Can an electromagnetic wave be pulsated at the same frequency of the wave itself? This is a thought experiment that's been bugging me for some time and I haven't been able to find any literature on this topic. I am not a physicist, please bear with me :).
Suppose I have a 500nm laser. Suppose I have a way to turn the laser on and off at a frequency of c/500nm. What will I see if I shine that laser at my wall?
Now suppose that I have a way to turn the laser on and off at a higher frequency, will any light be emitted from the laser at all?
 A: It's not that trivial. When you turn a laser on, you start with spontaneous emission, which is amplified by the gain medium. After few round-trips in the cavity, the amplified mode becomes dominant over spontaneous emission. So in the extreme case, where you turn the laser on and off with the frequency of its light, it wouldn't be laser.
In reality, this process is more complex since you have to consider all the dynamics. Take a semiconductor laser, you need to bring carriers to the active medium (p-n junction, quantum well) and get them out again. So you have the electronic problem of a capacity that is charged and discharged. In addition, the electromagnetic mode that builds up and causes stimulated emission will change your occupation statistics of the carriers, as the generated photons consume electron hole pairs.

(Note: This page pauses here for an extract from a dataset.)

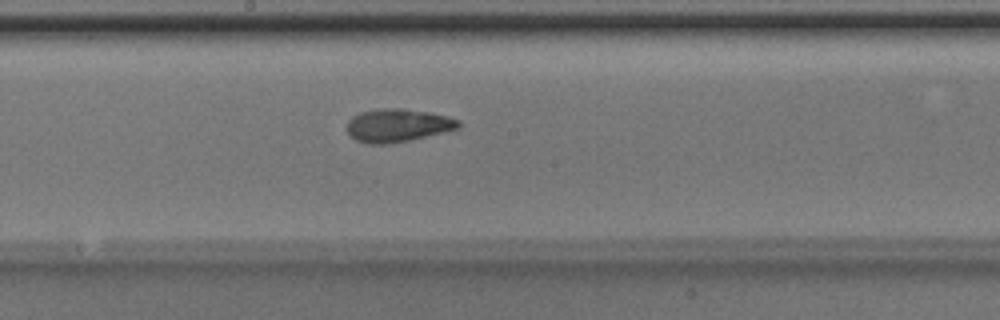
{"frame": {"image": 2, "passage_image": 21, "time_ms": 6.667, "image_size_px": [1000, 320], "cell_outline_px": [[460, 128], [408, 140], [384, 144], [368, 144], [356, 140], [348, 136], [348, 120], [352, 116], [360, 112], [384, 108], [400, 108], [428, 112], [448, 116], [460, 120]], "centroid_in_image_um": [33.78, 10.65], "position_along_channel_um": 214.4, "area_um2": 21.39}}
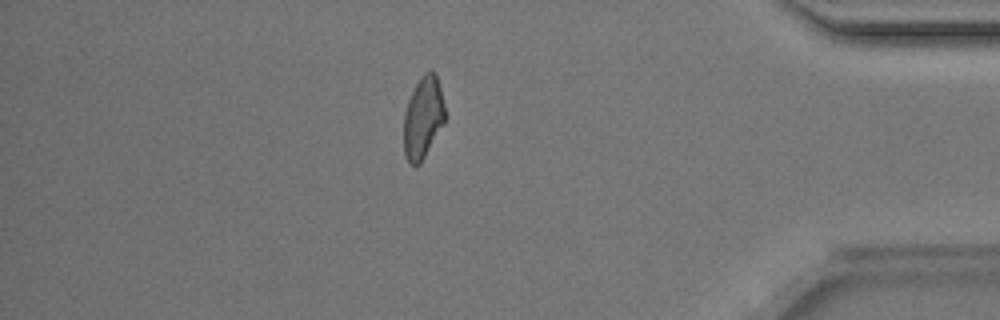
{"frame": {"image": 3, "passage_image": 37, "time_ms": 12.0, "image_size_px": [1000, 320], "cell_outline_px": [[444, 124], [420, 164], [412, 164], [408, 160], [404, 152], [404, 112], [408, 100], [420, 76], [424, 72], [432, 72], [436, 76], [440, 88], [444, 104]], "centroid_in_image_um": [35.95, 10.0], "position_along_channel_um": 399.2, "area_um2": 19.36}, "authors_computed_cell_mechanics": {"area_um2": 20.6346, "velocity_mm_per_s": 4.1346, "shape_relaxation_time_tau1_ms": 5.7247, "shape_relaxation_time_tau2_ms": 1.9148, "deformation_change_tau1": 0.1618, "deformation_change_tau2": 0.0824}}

Though not an expert in these fields, I'm guessing there are similar things to consider for other types of lasers.
A: What you describe is a radio wave. The electrons in the antenna rod are accelerated synchronously and this time they all emit photons together. With a receiver one can observe this pulsed electromagnetic radiation.
For a weak source and / or large distances it is possible to reconstruct the wave frequency even from the remaining single photons of such a very weak signal or to distinguish in astronomy between different sources.

Now suppose that I have a way to turn the laser on and off at a higher frequency, will any light be emitted from the laser at all?

Let’s get back to the radio source. Driving the antenna with higher frequency reduces the radiated power of the desired frequency and increases the reactive power. But still you get a modulated EM radiation.
In a setup with a continuous wave laser - if it is possible to place a shutter in front of the laser and the shutter can be driven at a higher frequency than the frequency of the laser color - you will again get a modulated EM radiation. This frequency can be measured (using again a shutter with a little different frequency).